Bursa Uludağ Üniversitesi Tıp Fakültesi Hastanesi'nde böbrek nakli olan İzzet Karaöz, yaşadığı süreci anlattı. Annesinin böbreğini almaya hazırlandıkları zaman uygun organın bulunduğunu söyleyen Karaöz, böbreği bağışlayan ailenin kendisine hayat verdiğini dile getirdi. Kızı Sena ve eşi Sadife Karaöz ile hastane odasının penceresinden mesafeli şekilde görüşen İzzet Karaöz, çocuğuna sarılacağı günü merakla beklediğini belirtti.
'HASTALIĞIM İLK ÖKSÜRÜKLE BAŞLADI'
Böbrek nakli olan İzzet Karaöz, "9 aydır diyalize bağlı yaşıyorum. Hastalığım 9 ay önce belli oldu. İlk hastalığımın teşhisi 29 Ekim günü Zonguldak'ta öksürükle başladı. Özel bir hastaneye gittim. Tahliller yapıldı ve böbrek yetmezliği teşhisi konuldu. O anda şok oldum. Diyalize bağlanacağımı ve bundan sonraki hayatımın böyle geçeceğini söylediler. Diyaliz merkezine gittim. Haftada 3 gün 4 saat diyalizde kalmaya başladım. Düzenim bozuldu. Psikolojim alt üst oldu. O sıra pandemi çıktı" dedi.
'ANNEMİN BÖBREĞİNİ ALACAKKEN, ORGAN BULUNDU HABERİ GELDİ'
Organ nakli için şubat ayında başvuru yaptığını belirten Kazaöz, "Burada gereken düzenlemeler ve tahliller yapıldı. Pandemiden dolayı imkansız diyorduk. Ailem organlarını vermek için seferber oldu. Annemin böbreği bana uyum sağladı. Ameliyat günü almak üzereydik. Bir anda Uludağ Üniversitesi'nden aradılar. Uygun organların bulunduğunu söylediler. Ankara'daki özel hastaneden ayrılarak 112 vasıtasıyla Uludağ Üniversitesi'ne geldim. Tahliller yapıldı. Daha sonra ameliyat oldum" diye konuştu.
'BANA YENİ BİR HAYAT VERDİLER'
Kendisine organ bağışlayan aileye minnettar olduğunu belirten İzzet Karaöz, "Şu an yeni doğmuş gibiyim. Annem bana can verdi, bu arkadaşlar ise bana hayat verdi. Çocuğum sevinçten evde duramıyor. Her gün hastane kapısının önüne geliyor. Sabah gelip akşam geri dönüyorlar. Eşim çocuğum hepsi her gün buraya geliyorlar. Ben diyalize girdim. Her akşam çocuğuma sarılarak yatıyordum. Çünkü sabah ne olacağı belli değildi. Ama şimdi Allah'a çok şükür çok rahatım. Organ bağışı yapan aileden Allah razı olsun. Onlar bana yeni bir hayat verdiler. Artık onlar da benim bir ailem. Sağlığım yerine geldiği zaman ilk olarak onları ziyaret edeceğim" dedi.

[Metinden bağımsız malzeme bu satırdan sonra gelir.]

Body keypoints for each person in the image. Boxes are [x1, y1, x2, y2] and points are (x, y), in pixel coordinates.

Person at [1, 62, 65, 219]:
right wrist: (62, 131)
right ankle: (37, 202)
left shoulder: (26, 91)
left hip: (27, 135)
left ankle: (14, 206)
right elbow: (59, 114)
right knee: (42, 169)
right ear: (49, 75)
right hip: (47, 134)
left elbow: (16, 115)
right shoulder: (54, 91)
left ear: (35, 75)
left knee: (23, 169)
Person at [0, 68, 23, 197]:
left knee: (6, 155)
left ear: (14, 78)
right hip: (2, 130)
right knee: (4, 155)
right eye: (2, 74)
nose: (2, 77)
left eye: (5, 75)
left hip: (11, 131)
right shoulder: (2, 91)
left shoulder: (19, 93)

'ÇOK SIKINTILI ZAMANLAR GEÇİRDİK'
Sadife Karaöz, "Çok sıkıntılı zamanlar geçirdik. Diyaliz zamanı eve gelişi, 7 günün 3 günü beraberdik. 4 günü evde yoktu. Arkadaşları sayesinde, iş ortamı sayesinde daha güçlü oldu. Annesi organ bağışı yapacağını söyledi. Ankara'ya gittiler. Ameliyata 2 gün kala Uludağ Üniversitesi'nden haber geldi. Kısa zamanda sağlığına kavuşacak. Ameliyata girmesi, çıkana kadar bizim beklememiz çok zor bir süreçti. O anlar anlatılmaz. Öncelikle bağış yapan aileye baş sağlığı diliyorum. Hepsinden Allah razı olsun" ifadelerini kullandı.

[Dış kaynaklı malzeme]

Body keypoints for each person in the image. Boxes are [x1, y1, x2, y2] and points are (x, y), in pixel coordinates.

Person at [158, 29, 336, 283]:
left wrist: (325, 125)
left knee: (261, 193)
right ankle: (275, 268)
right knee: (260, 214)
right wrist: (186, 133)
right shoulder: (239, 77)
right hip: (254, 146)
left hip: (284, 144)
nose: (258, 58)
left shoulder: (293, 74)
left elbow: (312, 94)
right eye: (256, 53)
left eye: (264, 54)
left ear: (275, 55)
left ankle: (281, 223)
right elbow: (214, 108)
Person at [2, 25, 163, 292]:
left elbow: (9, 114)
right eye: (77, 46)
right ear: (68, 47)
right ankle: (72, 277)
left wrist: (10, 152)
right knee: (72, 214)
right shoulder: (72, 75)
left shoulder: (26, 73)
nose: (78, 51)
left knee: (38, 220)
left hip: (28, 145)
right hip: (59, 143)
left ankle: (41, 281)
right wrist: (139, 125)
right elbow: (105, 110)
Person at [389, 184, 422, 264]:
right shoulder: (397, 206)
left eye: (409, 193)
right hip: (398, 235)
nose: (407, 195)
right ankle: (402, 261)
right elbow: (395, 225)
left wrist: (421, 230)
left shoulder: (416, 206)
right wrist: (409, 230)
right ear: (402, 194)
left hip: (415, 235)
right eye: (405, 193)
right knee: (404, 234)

'BABAM BİZİMLE VAKİT GEÇİREMİYORDU'
Babasının iyi olmasından dolayı çok mutlu olduğunu söyleyen Sena Nur Karaöz (13), "Babam önceden bizimle çok vakit geçiremiyordu. Bu duruma üzülüyordum. Bir şey olacak diye hiç yanından ayrılmak istemiyordum. Ama nakil olduktan sonra çok sevindim, çok mutluyum" dedi.

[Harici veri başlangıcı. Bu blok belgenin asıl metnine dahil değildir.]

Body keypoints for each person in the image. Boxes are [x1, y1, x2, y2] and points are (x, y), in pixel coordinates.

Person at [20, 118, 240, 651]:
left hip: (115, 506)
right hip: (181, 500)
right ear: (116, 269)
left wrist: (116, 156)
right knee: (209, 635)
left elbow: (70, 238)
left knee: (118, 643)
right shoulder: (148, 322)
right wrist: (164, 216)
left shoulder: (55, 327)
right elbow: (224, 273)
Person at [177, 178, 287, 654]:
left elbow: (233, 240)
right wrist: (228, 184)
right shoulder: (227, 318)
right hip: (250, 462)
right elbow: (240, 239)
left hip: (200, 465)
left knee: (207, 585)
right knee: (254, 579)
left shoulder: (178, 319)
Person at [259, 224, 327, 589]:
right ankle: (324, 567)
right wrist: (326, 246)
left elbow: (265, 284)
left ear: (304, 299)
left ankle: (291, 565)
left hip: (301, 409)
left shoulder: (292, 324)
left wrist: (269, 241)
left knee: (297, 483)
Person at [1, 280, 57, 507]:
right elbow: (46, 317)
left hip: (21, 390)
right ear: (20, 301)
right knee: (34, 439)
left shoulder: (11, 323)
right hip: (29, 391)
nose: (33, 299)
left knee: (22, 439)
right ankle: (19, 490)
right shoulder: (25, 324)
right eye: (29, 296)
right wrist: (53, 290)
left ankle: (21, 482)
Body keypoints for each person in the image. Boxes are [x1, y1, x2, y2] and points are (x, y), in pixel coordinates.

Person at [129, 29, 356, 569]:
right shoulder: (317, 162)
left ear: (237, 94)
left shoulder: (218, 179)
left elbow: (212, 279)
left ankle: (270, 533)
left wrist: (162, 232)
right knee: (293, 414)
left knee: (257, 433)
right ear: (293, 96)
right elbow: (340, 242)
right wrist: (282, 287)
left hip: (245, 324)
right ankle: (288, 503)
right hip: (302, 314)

'ORGAN VERİCİSİ BULMAK ZOR'
Organ nakli süreci ile ilgili bilgiler veren Uludağ Üniversitesi Tıp Fakültesi Hastanesi Organ Nakli Merkezi Müdürü ve Uludağ Üniversitesi Tıp Fakültesi Dekanı Prof. Dr. Ekrem Kaya, "Organ bağışı ve organ nakli son dönemde organ yetersizlikleriyle gündeme gelen bir konudur. Maalesef organ yetmezliği hastalarının organ nakli dışında bir tedavi şekli de yoktur. Dolayısıyla organ acil bir ihtiyaç haline geldi. Pandemi döneminde de yoğun bakımda genellikle uygunsuz verici adayları yatıyor. Dolayısıyla potansiyel organ vericisi bulmak çok zor. Bağışlar da buna bağlı olarak azalıyor. Türkiye'de en çok organ bağışı yapılan bölge Bursa olmasına rağmen bu yıl bizim organ bağışlarımız azalmış durumda. En son Balıkesir'de elim bir kaza sonucu hayatını kaybeden bir gencimizin organları bağışlandı. Bu dönemde bu organları bağışlayan aileyi gerçekten minnetle anmak istiyorum. Kendilerine teşekkür ediyorum. Çok büyük bir iş yaptılar" diye konuştu.